作業項目 1:
テーブルリフタの説明文によると、従来のテーブルリフタで載置テーブルの搭載負荷が大きくなると、どのようなおそれが生じるか。
作業項目 2:
テーブルリフタの説明文で「しかしながら、載置テーブルの上昇操作時において」から始まる段落を、主な事実を残して箇条書きにまとめてください。

読解用抜粋:
>>>>>

説明

テーブルリフタおよび基板処理装置

【課題】初期動作における推力軽減を図ると共に自由落下を有効に防止するテーブルリフタを提供する。
【解決手段】互いに枢支されたアーム部材18,19を有するパンタグラフ機構4の伸縮動作により昇降操作される載置テーブル3と、アーム部材19を押し上げることによりパンタグラフ機構4の初期伸張動作を行うカム駆動機構と、カム駆動機構による初期伸張動作に続いてパンタグラフ機構4の一方の支点部21を他方の支点部27に向けて移動させパンタグラフ機構4の伸張動作を行うパンタグラフ伸縮操作機構とを備える。パンタグラフ伸縮操作機構の動作を停止させる自由落下防止装置39を備える。

【発明の詳細な説明】
【技術分野】
【0001】
この発明は、パンタグラフ機構の伸縮動作により載置テーブルが昇降操作されるテーブルリフタおよびこのテーブルリフタを備えた基板処理装置に関するものである。
【背景技術】
【0002】
この種のテーブルリフタとして、互いに枢支されたアーム部材によってパンタグラフ機構が構成され、パンタグラフ機構の下部の支点部が支持台に連結されて支持され、パンタグラフ機構の上部の支点部が載置テーブルに連結されて支持された構造のものがある。
【0003】
そして、下部における一方の支点部を他方の支点部に向けて移動させることにより、パンタグラフ機構を上下方向に伸張動作させて載置テーブルを上昇させ、前記一方の支点部を前記他方の支点部から遠ざかる方向に移動させることにより、パンタグラフ機構を上下方向に短縮動作させて載置テーブルを下降させる構造とされていた。
【0004】
しかしながら、載置テーブルの上昇操作時において、載置テーブルのテーブル高が低い時には非常に大きな推力が必要となる。そのため、載置テーブルにおける載置面の低床化が妨げられ、昇降ストロークが有効に確保し難く、昇降ストロークが短くなるという問題があった。
【0005】
そこで、パンタグラフ機構の初期伸張動作をカム機構により行うことによって、初期の推力軽減を図ったテーブルリフタが提案されている(例えば、特許文献1参照)。
【0006】
【特許文献1】特開平7−187587号公報
【発明の開示】
【発明が解決しようとする課題】
【0007】
一方、上記のような従来のテーブルリフタにおいては、載置テーブルに搭載される搭載負荷が大きくなると、その負荷に耐えられずに載置テーブルが自然に下降するいわゆる自由落下のおそれが生じ、載置テーブルを所望の高さ位置で停止させておくことができないという問題があった。

<<<<<

[絶対ピクセル座標データ]
>>>>>

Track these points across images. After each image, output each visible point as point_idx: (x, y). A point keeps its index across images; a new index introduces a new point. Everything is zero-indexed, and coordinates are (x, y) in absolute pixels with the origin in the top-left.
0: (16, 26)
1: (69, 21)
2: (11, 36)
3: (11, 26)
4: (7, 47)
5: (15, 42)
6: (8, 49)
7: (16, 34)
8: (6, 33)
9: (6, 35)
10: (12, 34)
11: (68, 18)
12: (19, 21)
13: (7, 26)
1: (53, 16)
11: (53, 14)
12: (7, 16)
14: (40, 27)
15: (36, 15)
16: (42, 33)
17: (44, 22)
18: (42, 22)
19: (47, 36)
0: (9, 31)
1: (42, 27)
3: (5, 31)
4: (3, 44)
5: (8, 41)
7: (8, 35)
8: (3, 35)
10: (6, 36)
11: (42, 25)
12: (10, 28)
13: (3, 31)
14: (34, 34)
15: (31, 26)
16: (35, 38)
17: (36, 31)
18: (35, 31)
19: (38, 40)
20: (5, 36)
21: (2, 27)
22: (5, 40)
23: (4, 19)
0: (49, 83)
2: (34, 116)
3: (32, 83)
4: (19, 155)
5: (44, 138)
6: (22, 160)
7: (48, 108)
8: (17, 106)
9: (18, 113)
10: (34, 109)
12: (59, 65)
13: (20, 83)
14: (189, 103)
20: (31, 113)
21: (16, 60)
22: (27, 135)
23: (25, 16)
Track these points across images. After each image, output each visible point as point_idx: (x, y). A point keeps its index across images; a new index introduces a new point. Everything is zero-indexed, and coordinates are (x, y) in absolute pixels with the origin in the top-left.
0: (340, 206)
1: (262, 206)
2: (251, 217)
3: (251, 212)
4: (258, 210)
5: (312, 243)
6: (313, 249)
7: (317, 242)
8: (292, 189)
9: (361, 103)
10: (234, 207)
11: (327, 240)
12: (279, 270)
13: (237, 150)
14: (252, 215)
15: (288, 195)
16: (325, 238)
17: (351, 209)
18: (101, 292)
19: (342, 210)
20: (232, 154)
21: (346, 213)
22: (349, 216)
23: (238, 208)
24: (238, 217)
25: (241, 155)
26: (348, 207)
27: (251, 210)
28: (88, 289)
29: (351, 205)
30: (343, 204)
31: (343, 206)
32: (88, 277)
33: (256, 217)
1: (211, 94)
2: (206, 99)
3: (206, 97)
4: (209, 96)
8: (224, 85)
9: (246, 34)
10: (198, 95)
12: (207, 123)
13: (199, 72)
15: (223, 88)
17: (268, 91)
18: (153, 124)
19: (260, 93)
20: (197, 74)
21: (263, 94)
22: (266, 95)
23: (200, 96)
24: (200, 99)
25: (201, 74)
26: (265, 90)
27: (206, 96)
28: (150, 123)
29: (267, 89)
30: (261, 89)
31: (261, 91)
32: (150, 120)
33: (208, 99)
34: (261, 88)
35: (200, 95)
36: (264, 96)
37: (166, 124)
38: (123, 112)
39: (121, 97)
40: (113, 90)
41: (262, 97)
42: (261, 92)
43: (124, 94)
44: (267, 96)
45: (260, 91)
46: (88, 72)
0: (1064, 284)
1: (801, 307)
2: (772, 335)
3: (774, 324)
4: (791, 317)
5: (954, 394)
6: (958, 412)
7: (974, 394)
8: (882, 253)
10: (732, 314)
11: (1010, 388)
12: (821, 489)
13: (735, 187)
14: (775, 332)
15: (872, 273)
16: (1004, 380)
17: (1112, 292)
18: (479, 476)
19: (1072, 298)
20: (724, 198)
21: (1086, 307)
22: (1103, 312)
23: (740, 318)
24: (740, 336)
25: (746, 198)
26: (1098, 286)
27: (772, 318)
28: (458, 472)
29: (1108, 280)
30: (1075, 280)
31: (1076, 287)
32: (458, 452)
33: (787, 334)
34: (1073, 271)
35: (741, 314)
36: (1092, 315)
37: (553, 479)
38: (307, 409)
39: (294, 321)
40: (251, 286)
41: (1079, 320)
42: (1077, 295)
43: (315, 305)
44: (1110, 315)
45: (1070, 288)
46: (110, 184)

<<<<<

回答欄 1:
負荷に耐えられずに載置テーブルが自然に下降する、いわゆる自由落下のおそれが生じる。

回答欄 2:
- 載置テーブルを上昇させる際、テーブル高が低いときには非常に大きな推力が必要となる。
- そのため、載置面の低床化が妨げられる。
- 昇降ストロークを有効に確保しにくく、短くなるという問題があった。